Probably not for the likes of us mere mortals, though.
and an 8% saving in traffic sent externally for the cost of a set of Zopfli boxes on the outgoing lines
The quoted 8% would be applicable to large enough static text files that are actually cacheable.
Facebook and BCC would have dynamic content mostly, so they need online compression. Zopfli compression algorithm is way way way too slow for online compression. Deflate is fast enough, though.
Side note: sites shall use 'deflate' not 'gzip' - gzip comes w/ crc32 and extra header.
For reference compared to LZMA algorithm Zopfli still ~25% worse in size and still slower processing.
To save bandwidth some browsers shall start supporting LZMA and announce that in Accept-Encoding header - the server would pick the best from gzip/deflate/lzma and server the content w/o wasting tons of cycles and bandwidth on a dated 16bit compression.
>But using a file format - on the internet - where the header is at the end of the file, is really dumb.
Depends upon the content and the intended use, remember the checksum is always at the end, so it is only when the recipient has received the entire communication will they know if the transfer was corrupt or not. Hence for system updates, for example, it might be wise to wait to receive the entire transmission before starting to process it...
Oh, the ninnies are out in force today.
7zip supports a variety of compression algorithms. 7zip with deflate produces output larger than Zopfli on the tested corpora. 7zip with LZMA is not compatible with Deflate, which is the whole goddamned point.
Incidentally, for large English-text corpora, there are encoders which produce smaller output than LZMA. Do a little research.
But has anybody ever managed to recreate the neutron packing density Novel achieved on their 3.5 inch driver disk for Netware 3.12? You put that thing in and could leave the top floor of the World Trade Center (cause it was still there back then) walk down to the corner sit at the counter, order a cup of coffee and a danish, finish both, and then come back as the disk was just about done unpacking.
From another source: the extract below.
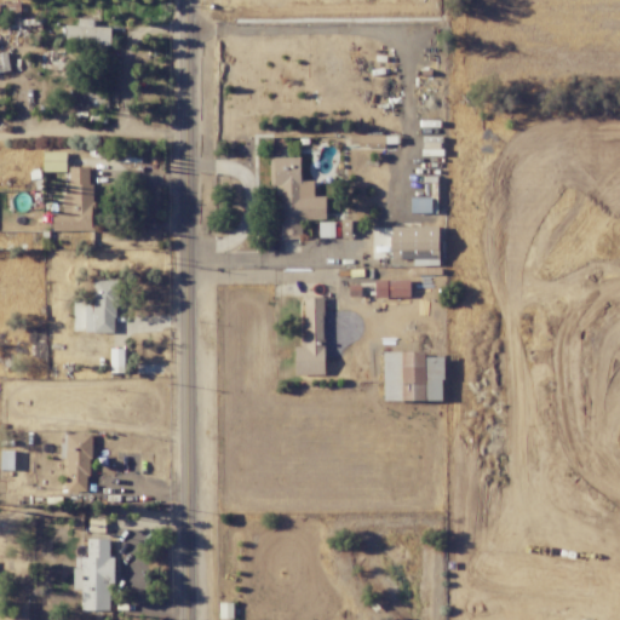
[(0,3),(0,28),(26,28),(27,35),(40,35),(40,18),(21,19),(19,3),(0,3)]
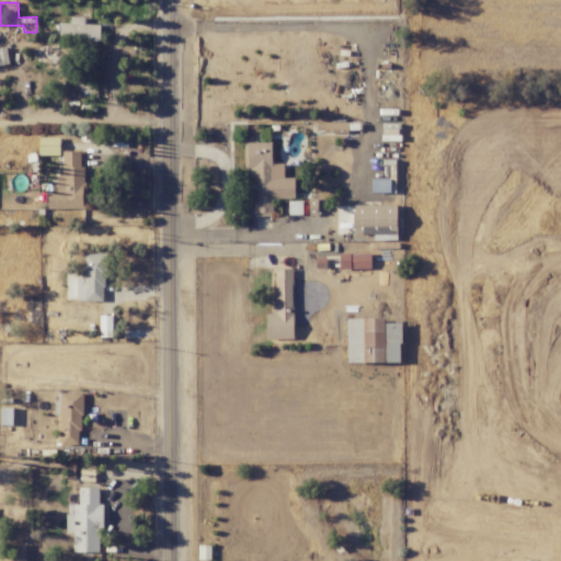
[(84,18),(70,16),(70,23),(59,23),(59,43),(100,44),(100,24),(83,24),(84,18)]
How big are the java scripts on youtube? Say 100k? So saving at least 3k on millions (billions?) of transfers per day seems a small trade for a one off cost of 100x compression time. Any extra power / time used will be saved many times over daily, not just for Google, but across the internets routers. The pdf says it's deflate compatable, so it sounds like the only change needed is server side to use the compression. The server would need to be smart enough to know what's static content and what's not, which is why I used js as my example - easy target to implement :)
Simple rule - if a resource can be served by that algorithm it'd be done once only - also the algorithm will not be so "good" on smaller resources.
Compared to the video sizes - 8k (optimistic ratio of your quote 100k) once is less than a drop in the sea.
Took a quick browse through the code, and it looks like Zopfli is pretty much stock Deflate, augmented with more testing to determine the best places to split blocks and recalculate the dynamic tree. So it's pretty much exactly what you'd do if you wanted to improve the compression ratio of Deflate: put more work into figuring out the optimal Deflate representation of the input.
So not groundbreaking, but a perfectly solid piece of incremental improvement.
Still, it's fun to see yet another bit of performance squeezed out of Lempel-Ziv '77. That algorithm is older than most of the people using it.